Netflix had been hyping a movie based on the 1999 book “Lucky” for quite a while. The book is an autobiography of Alice Sebold who wrote primarily about her struggles to survive a traumatic experience after allegedly being raped by an unknown man in her freshman year of college. In real life, the man was later identified as Anthony Broadwater.
Sebold had reached a deal with Netflix to create an original movie for the streaming service. Netflix had already chosen “You” star Victoria Pedretti to headline the project. Recently, Anthony Broadwater was actually exonerated from the charges of rape that he faced over the incident that is detailed in the book!
The Movie May Have Actually Helped Uncover The Truth

Anthony Broadwater spent 16 years behind bars for whatever ultimately happened at Syracuse University. Even after being released from prison his life didn’t exactly get better. According to reports, he had a real rough time trying to find a job since he had to register as a sex offender. Tim Mucciante was on board the project for Netflix as an executive producer. He wanted to make sure that the streaming service was telling the real story and not just what Alice Sebold had written in the book. Mucciante actually went out and hired a private investigator to look into the case. He told the Associated Press at the time,
“I started poking around and trying to figure out what really happened here,”
Mucciante had mentioned also that he became skeptical of the entire story when he read the first draft of the script that was going to be used in the movie. There were plenty of things that just didn’t add up to what had originally been described in the book!

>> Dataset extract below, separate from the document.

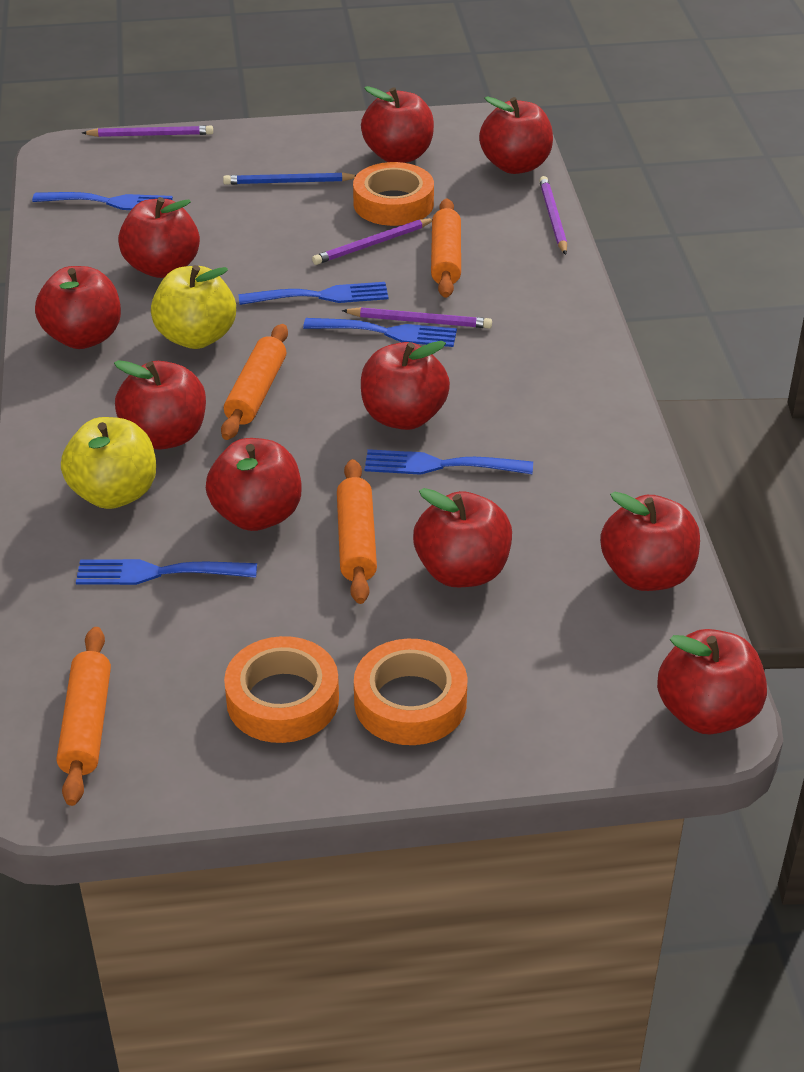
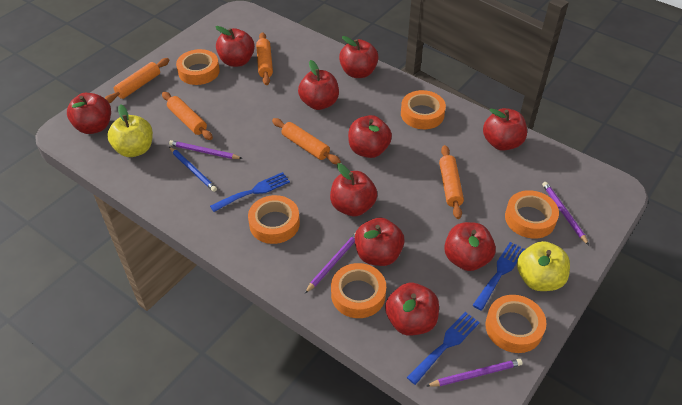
blue fork: [32,192,173,210] [76,559,257,585] [238,282,388,305] [303,318,457,347] [365,449,533,475] = 5 -> [210,172,290,212] [407,312,480,385] [473,242,525,311] = 3
orange rolling pin: [57,627,111,806] [221,324,288,440] [337,459,377,604] [431,199,461,298] = 4 -> [105,58,169,103] [162,92,213,140] [256,32,273,85] [272,118,341,164] [439,145,464,219] = 5
orange tape: [224,636,339,743] [353,162,434,226] [354,639,467,745] = 3 -> [176,49,220,85] [248,195,300,244] [331,263,386,318] [401,90,446,129] [485,295,546,353] [505,190,559,238] = 6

Sebold Commented On Anthony Broadwater’s Exoneration
With Anthony Broadwater now being exonerated attention has turned back to Sebold. In the book she describes that she wasn’t able to put a face to the man that she claims raped her. She does describe though what she believes was a second meeting with the man at a store months after the attack. The book doesn’t name Broadwater directly, but there is a character that essentially depicts him. He’s the one who has a second encounter with Sebold. The whole story though has now come into question. After the exoneration neither Sebold nor the book’s publisher Scribner claims to have plans to update the story in the book! Sebold has now apologized to Broadwater though saying recently,
“My goal in 1982 was justice – not to perpetuate injustice,” she went on to say. “And certainly not to forever, and irreparably, alter a young man’s life by the very crime that had altered mine.”